I aggree with the general pattern: func(item map[string]interface{}) map[string]interface{}

• the StarLark go package https://github.com/google/starlark-go implements the interpreter as a pure function
• this, it cannot access system time or local config files or other meta information.

Suggestion

func(item map[string]interface{}, meta map[string]interface{}) map[string]interface{}

• with meta we can feed read only context like system time, content of a config file
• the plugin engine would populate the meta before calling the pluging

With the starlet pkg you can add functions to it. No need.

[frwa-enpace]

• To my understanding "Severity" and "DueDate" should be set in context and used in data ingestion. In candela I was always confused how this due date was calculated. Having transparency is a strong plus. Data analytics will be setup to read from that context and will be stable.
• Plugin author is not limited to write what ever he thinks - he takes an input and produces additional output.
  Immutable option has the same features as mutable, but few strong extra points: traceability and composability (each plugin is guaranteed to get payload).
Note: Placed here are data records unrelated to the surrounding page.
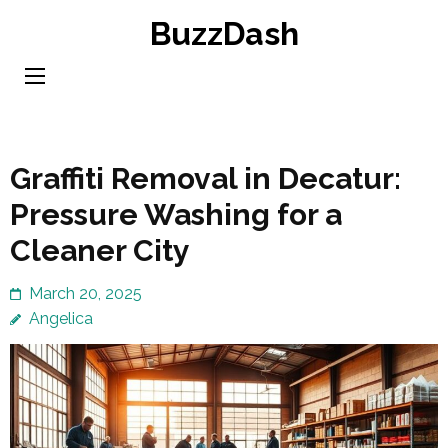
Skip
BuzzDash
to
content
(Press
Enter)
Graffiti Removal in Decatur:
Pressure Washing for a
Cleaner City
March 20, 2025
Angelica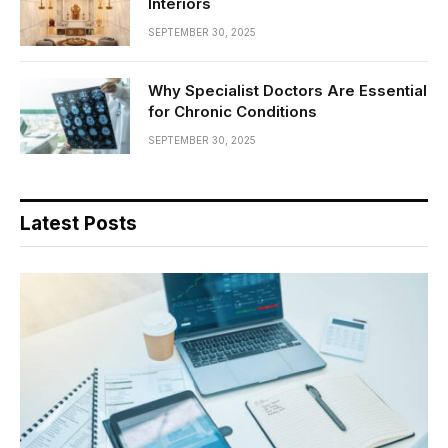
Interiors
SEPTEMBER 30, 2025
Why Specialist Doctors Are Essential
for Chronic Conditions
SEPTEMBER 30, 2025
Latest Posts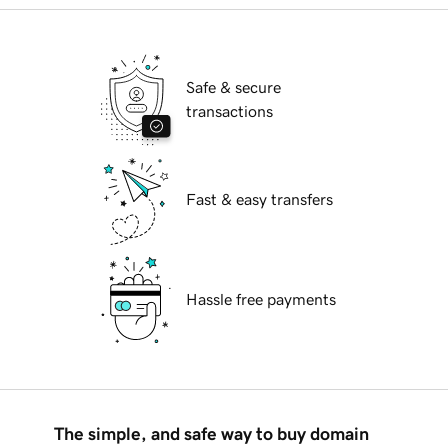
Safe & secure
transactions
Fast & easy transfers
Hassle free payments
The simple, and safe way to buy domain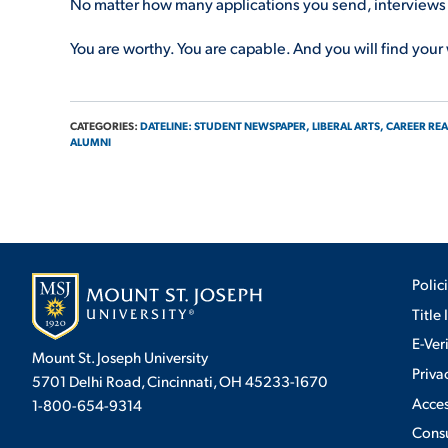
No matter how many applications you send, interviews yo
You are worthy. You are capable. And you will find your
CATEGORIES:
DATELINE: STUDENT NEWSPAPER,
LIBERAL ARTS,
CAREER REA
ALUMNI
Polic
Title 
E-Ver
Mount St. Joseph University
Priva
5701 Delhi Road, Cincinnati, OH 45233-1670
Acces
1-800-654-9314
Cons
Hard to argue with "splunk plugin works exactly this way" as I don't know internals and not sure splunk case is applicable for us. https://community.splunk.com/t5/Splunk-Enterprise/Is-there-any-possible-to-modify-raw-data-in-Splunk/m-p/553396 states that ingested data is immutable, so this opposes "exactly this way".

The input must be immutable, it is linked to other objects, if you change the vuln data for one image, it will be changed globally unless you create a copy.